Berlin - Die CDU-Spitze will die Macht Deutschlands in der Europäischen Zentralbank (EZB) stark ausweiten - das geht aus einer Beschlussempfehlung für den Parteitag in Leipzig hervor. Darin fordert die Antragskommission, dass Euro-Staaten mit großer Wirtschaftskraft bei Abstimmungen im EZB-Rat künftig ein höheres Stimmgewicht haben sollen als kleinere Volkswirtschaften. Eine solche Stimmgewichtung würde den Einfluss der Bundesrepublik im EZB-Rat deutlich stärken, da sie die mit Abstand größte Volkswirtschaft in der Euro-Zone ist.

Im Rat der Europäischen Zentralbank gilt bislang ein einfaches Prinzip: Die Notenbankchefs der 17 Euro-Staaten haben jeweils eine Stimme - unabhängig von der Größe des jeweiligen Landes.
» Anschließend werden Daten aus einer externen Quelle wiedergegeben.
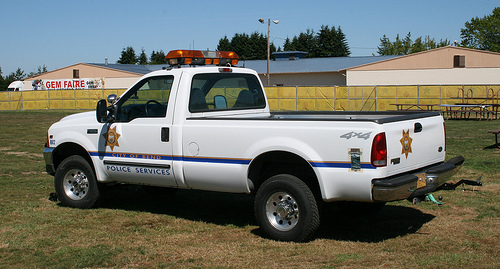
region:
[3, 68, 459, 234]
this is a pick up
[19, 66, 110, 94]
this is a sign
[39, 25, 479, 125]
this is a house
Nach der Vorstellung der CDU-Führung sind die entsprechenden Regeln nun "dahingehend zu ändern, dass die Präsidenten der nationalen Zentralbanken zukünftig bei allen Entscheidungen des EZB-Rates mit gewichteten Stimmen entsprechend der Wirtschaftskraft der nationalen Volkswirtschaften abstimmen." Zusätzlich solle für die Annahme eines Beschlusses aber "auch eine Mehrheit unter den Mitgliedern des Direktoriums erforderlich" sein.

Im Klartext fordert die CDU-Spitze: Im Entscheidungsgremium der EZB muss weiterhin eine Mehrheit der Mitglieder gefunden werden - gleichzeitig muss diese aber auch mehr als die Hälfte der Wirtschaftskraft der Euro-Zone repräsentieren. Ein solches Prinzip der "doppelten Mehrheit" gilt seit den Lissabonner Verträgen auch in der EU - allerdings nicht bezogen auf die wirtschaftliche Potenz sondern die Einwohnerzahl.
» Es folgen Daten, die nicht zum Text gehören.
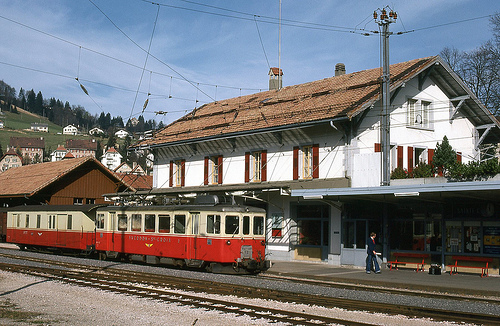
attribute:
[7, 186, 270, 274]
tram — big, orange, stopped, red, white, black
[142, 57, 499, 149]
roof — brown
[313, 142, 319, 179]
shutter — red, brown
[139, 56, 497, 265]
building — white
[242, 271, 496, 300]
track — brown, pair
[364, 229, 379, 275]
person — waiting, walking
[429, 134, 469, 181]
plant — green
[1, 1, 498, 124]
sky — clear, blue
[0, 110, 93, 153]
grass — green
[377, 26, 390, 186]
pole — wooden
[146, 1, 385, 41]
wire — electrical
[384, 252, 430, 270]
bench — red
In der Euro-Krise waren die Vertreter Deutschlands im EZB-Rat wiederholt weitgehend isoliert. Sie gehören traditionell den sogenannten Falken an, denen die Preisstabilität das höchste Gut ist. Anleihekäufe kriselnder Staaten durch die EZB lehnen sie daher strikt ab. Ihnen steht eine Mehrheit von "Tauben" gegenüber, die zu den Aufgaben einer Zentralbank auch zählen, die Konjunktur zu stützen.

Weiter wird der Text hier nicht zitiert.